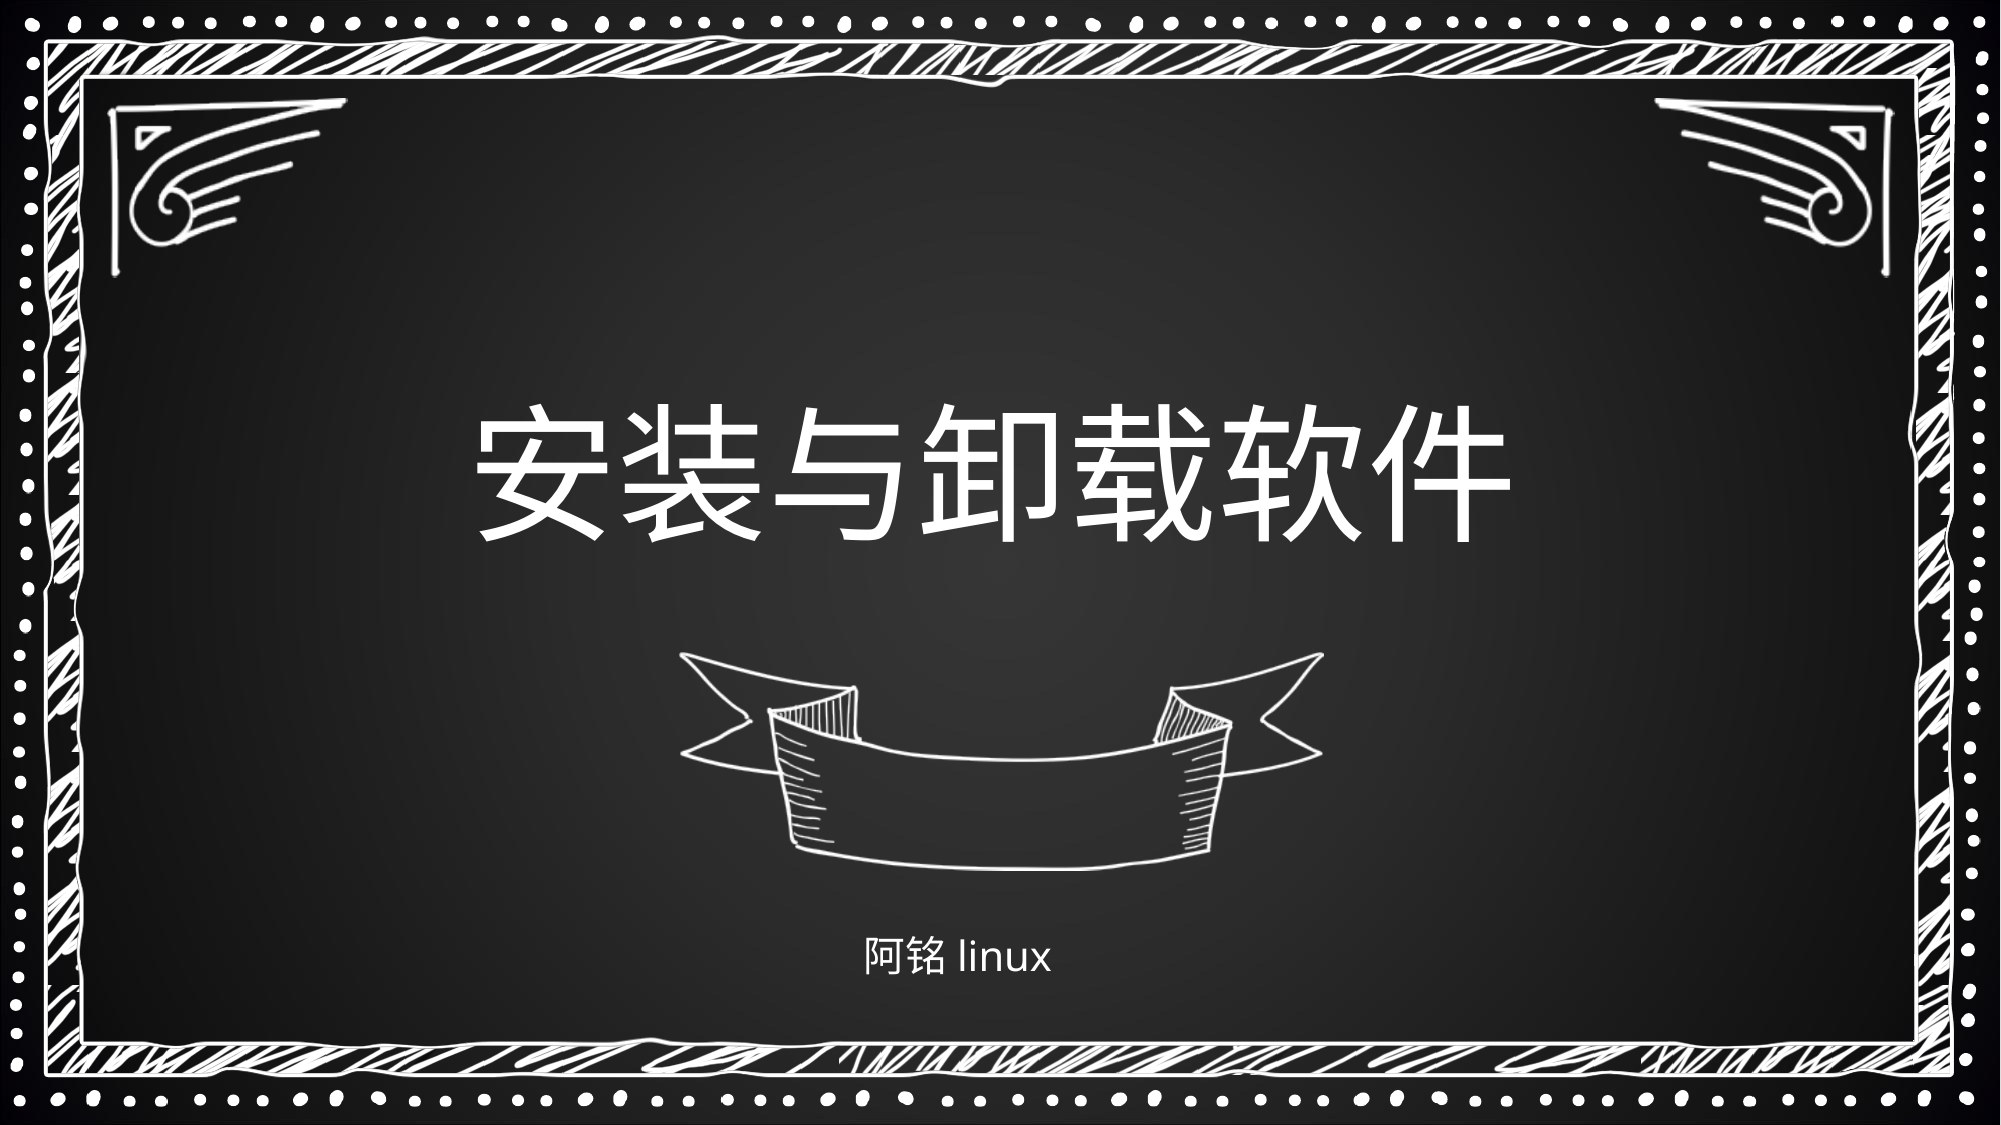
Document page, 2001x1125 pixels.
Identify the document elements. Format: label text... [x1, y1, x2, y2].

text_box 安装与卸载软件 [456, 372, 1529, 568]
text_box 阿铭linux [856, 917, 1173, 988]
picture [0, 0, 2001, 1125]
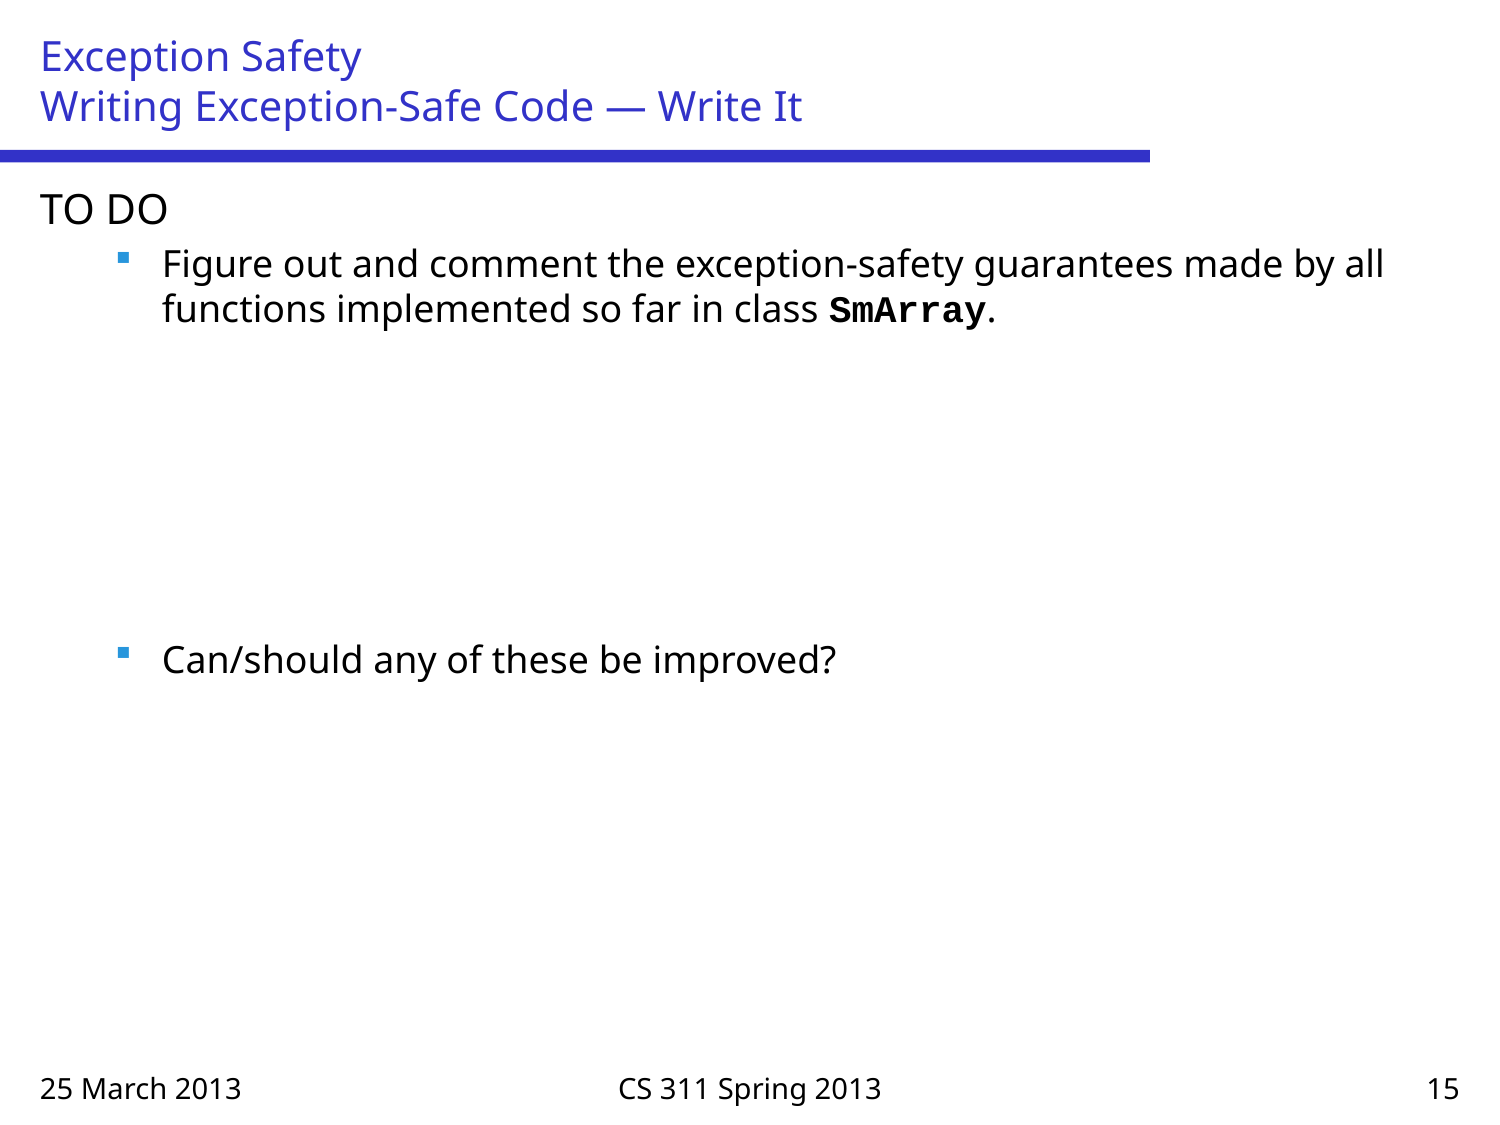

#### [JOB]
Nothing but the lines from the one that contains "Identify the document" through the last line of the material should be written out, exactly. Omit pictures.

#### [ANSWER BOX]
Identify the document elements. Format: label text... [x1, y1, x2, y2].

text_box 安装与卸载软件 [456, 372, 1529, 568]
text_box 阿铭linux [856, 917, 1173, 988]
picture [0, 0, 2001, 1125]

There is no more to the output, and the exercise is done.